Friday, April 02, 2010

drowning


I often refer to myself as drowning.. on the bad days it's the one thing that describes how I feel. Of course I have never actually drowned but I can only imagine...
Parenting for me often feels like drowning. I am not saying I am a bad mom or looking for validation in that department.. I am a firm believer that we all do our best with what we have and I know that I love my kids and they love me... but parenting and learning how to raise good kids is overwhelming for me. I find it hard to discipline, especially the follow through part. I would rather the whining just stop and often find myself doing whatever it takes to make that part happen. I gave it some good thought yesterday as to why I feel defeated by almost 4 year olds. I think it's because often I feel I have already failed and it's too late.. I have let it go for so long and they have developed bad habits so I kind of feel stuck.
Spring break was harder than I thought.. we fought alot. We had many many time outs and we cried some too (mostly me).
At the end of the day when I tuck my little ones into bed and we pray for a good sleep and we are thankful that we get another day to start again.. I am reminded of grace and how much they have for me... There is a line in a song that I love that says "If Grace were an ocean we'd all be sinking." It's going to be my new mantra... instead of looking at things like I'm drowning I need to be reminded of that.




6 comments:

valerie said...

Totally the way I feel most days as well. What a great reminder. Thanks for being honest, my friend :) Have a blessed Easter.

Rachel said...

Heather - I think you just validate a point that starts when you become a parent - those feelings of guilt and insecurity come out with that baby! Easy to analyze others when you do not have children - but when you do... wow!! Your view changes. I agree so much with your line that we all do the best with what we have. Raising a child is difficult because you constantly are trying to figure out what you think is best for the child and you - and you are trying to SURVIVE!! Hope this normalizes for you as it did for me. Hope you have a happy weekend!

Karla said...

Do you have any idea how many nights I've cried tears onto my pillow after looking at my girls sleeping because I am so thankful that the morning will bring a new day - a fresh start - and a chance to be a better mom than the one I just was? So grateful for new beginnings each morning.

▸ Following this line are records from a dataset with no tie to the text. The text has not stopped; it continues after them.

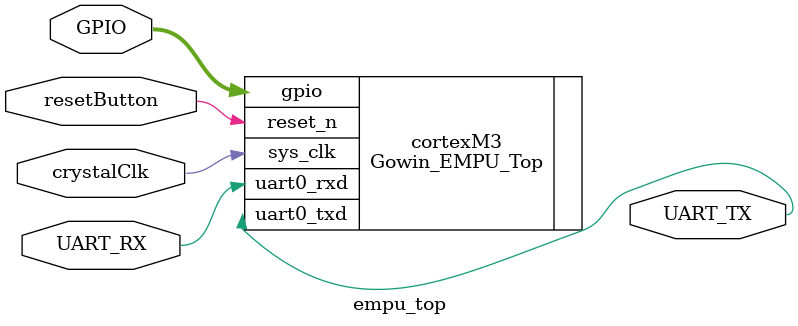
<source format=v>
module empu_top(	
				input resetButton,
				input crystalClk,
				input UART_RX,

				output UART_TX,
				inout[7:0] GPIO
				);
	Gowin_EMPU_Top cortexM3(
		.sys_clk(crystalClk), //27MHz system clock
		.gpio(GPIO), //only 8 GPIO pins (GPIO_Pin_7 to GPIO_Pin_0) are exposed
		.uart0_rxd(UART_RX), //input uart0_rxd
		.uart0_txd(UART_TX), //output uart0_txd
		.reset_n(resetButton) //input reset_n
	);
endmodule
</source>
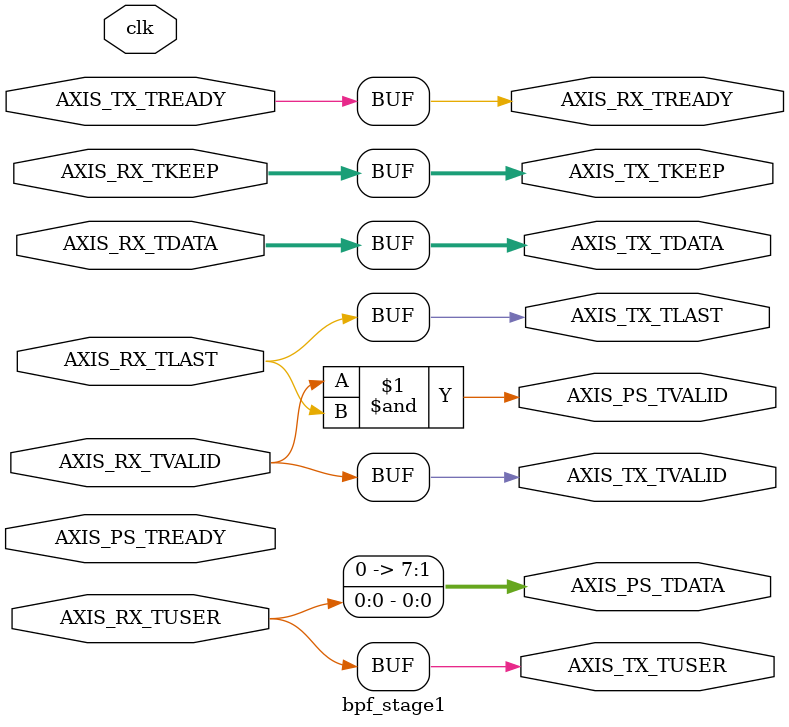
<source format=v>


module bpf_stage1 #
(
    parameter DATA_WIDTH  = 512
) 
(
    input clk,

    //=========================  AXI Stream interface for the input side  ============================
    input[DATA_WIDTH-1:0]      AXIS_RX_TDATA,
    input[(DATA_WIDTH/8)-1:0]  AXIS_RX_TKEEP,
    input                      AXIS_RX_TVALID,
    input                      AXIS_RX_TLAST,
    input                      AXIS_RX_TUSER,
    output                     AXIS_RX_TREADY,
    //===============================================================================================


    //=======================  AXI Stream interface for the output side  ============================
    output[DATA_WIDTH-1:0]     AXIS_TX_TDATA,
    output[(DATA_WIDTH/8)-1:0] AXIS_TX_TKEEP,
    output                     AXIS_TX_TVALID,
    output                     AXIS_TX_TLAST,
    output                     AXIS_TX_TUSER,
    input                      AXIS_TX_TREADY,
    //===============================================================================================


    //====================  AXI Stream interface for the packet-status output  ======================
    output[7:0] AXIS_PS_TDATA,
    output      AXIS_PS_TVALID,
    input       AXIS_PS_TREADY
    //===============================================================================================
);

// The output stream is mapped directly to the input stream
assign AXIS_TX_TDATA  = AXIS_RX_TDATA;
assign AXIS_TX_TKEEP  = AXIS_RX_TKEEP;
assign AXIS_TX_TVALID = AXIS_RX_TVALID;
assign AXIS_TX_TLAST  = AXIS_RX_TLAST;
assign AXIS_TX_TUSER  = AXIS_RX_TUSER;
assign AXIS_RX_TREADY = AXIS_TX_TREADY;

//===============================================================================================
// This writes either 0 or 1 to the PS (Packet Status) stream whenever we detect the last
// data-cycle of a packet.  
//
// 0 = No error, 1 = bad-packet
//===============================================================================================
assign AXIS_PS_TDATA  = AXIS_RX_TUSER;
assign AXIS_PS_TVALID = AXIS_RX_TVALID & AXIS_RX_TLAST;
//===============================================================================================


endmodule
</source>
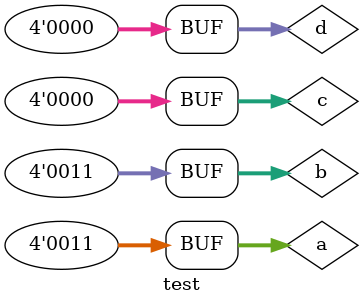
<source format=v>
`timescale 1ns / 1ps

module test;

	 reg [3:0] a;
    reg [3:0] b;
	 reg [3:0] c;
	 reg [3:0] d;
	 wire result;
	// wire out1;
	// wire out2;
	 
	// Instantiate the Unit Under Test (UUT)
	div uut (
	.a(a),
	.b(b),
	.c(c),
	.d(d),
	.result(result)
	//,.out1(out1),
	//.out2(out2)
	);

	initial begin
	a=3;
	b=3;
	c=0;
	d=0;
	
	#100
	
	a=3;
	b=3;
	c=0;
	d=0;
	/*
	 a[0] = 1; a[1]=0; a[2]=0; a[3]=1;
	 b[0] = 1; b[1]=0; b[2]=0; b[3]=1;
	 c[0] = 1; c[1]=0; c[2]=0; c[3]=1;
	 d[0] = 1; d[1]=0; d[2]=0; d[3]=1;
	 
		// Initialize Inputs

		// Wait 100 ns for global reset to finish
		#100;
	 a[0] = 1; a[1]=0; a[2]=0; a[3]=1;
	 #10
	 b[0] = 1; b[1]=0; b[2]=0; b[3]=1;
	 #10
	 c[0] = 1; c[1]=0; c[2]=0; c[3]=1;
	 #10
	 d[0] = 1; d[1]=0; d[2]=0; d[3]=1;
	 */
	
		// Add stimulus here

	end
      
endmodule


</source>
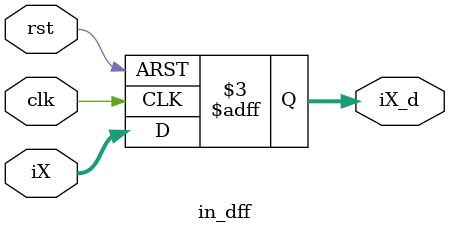
<source format=v>
module in_dff(
		input clk, rst,
		input [31:0] iX,
		output reg [31:0] iX_d
		);


always @(posedge clk, negedge rst) begin
	if(!rst) begin
		iX_d<=0;
	end
	else begin
		iX_d<=iX;
	end
end


endmodule

</source>
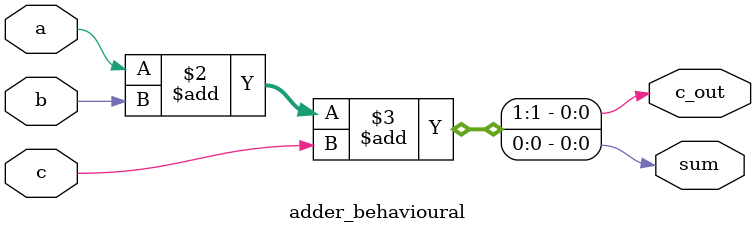
<source format=v>
module adder_behavioural(a,b,c,sum,c_out);

input a,b,c;
output reg sum ;
output reg c_out;
always @(a or b or c)
begin

 {c_out,sum} = a + b + c;

end

endmodule

</source>
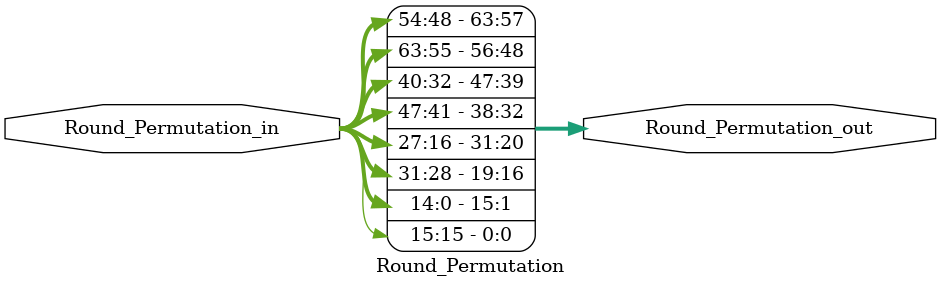
<source format=v>
`timescale 1ns / 1ps

module Round_Permutation(
    input  [63:0] Round_Permutation_in,
    output [63:0] Round_Permutation_out
);


assign Round_Permutation_out[15:0]  = {Round_Permutation_in[14:0], Round_Permutation_in[15]};
assign Round_Permutation_out[31:16] = {Round_Permutation_in[27:16], Round_Permutation_in[31:28]};
assign Round_Permutation_out[47:32] = {Round_Permutation_in[40:32], Round_Permutation_in[47:41]};
assign Round_Permutation_out[63:48] = {Round_Permutation_in[54:48], Round_Permutation_in[63:55]};


endmodule

</source>
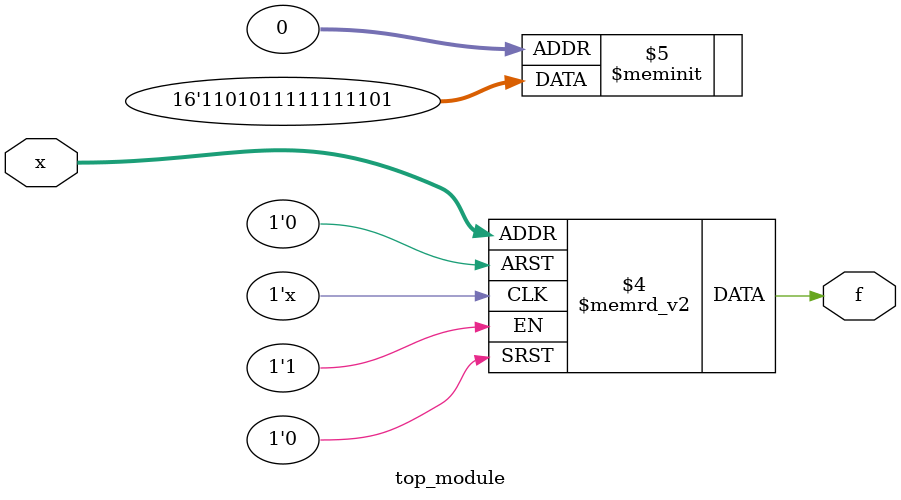
<source format=sv>
module top_module (
    input [4:1] x,
    output logic f
);

always_comb begin
    case ({x[4], x[3], x[2], x[1]})
        4'b0001: f = 0;
        4'b0011: f = 1;
        4'b0111: f = 1;
        4'b1001: f = 1;
        4'b1011: f = 0;
        4'b1100: f = 1;
        4'b1101: f = 0;
        4'b1111: f = 1;
        default: f = 1; // Treating don't-care as 1
    endcase
end

endmodule

</source>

The Nilsen's Journey said...

Thanks for sharing this post Heather! I think we all feel this to some degree! I'm SO thankful for God's grace in parenting!

Marcy said...

You are not alone my dear! We just drove 30 hrs (twice) with 3 kids. Challenging to say the least!

Amanda said...

I had tried to post this earlier, but I don't think it worked.

I admire your honesty. I'm praying for you and your boys. Hope things return to normal this week.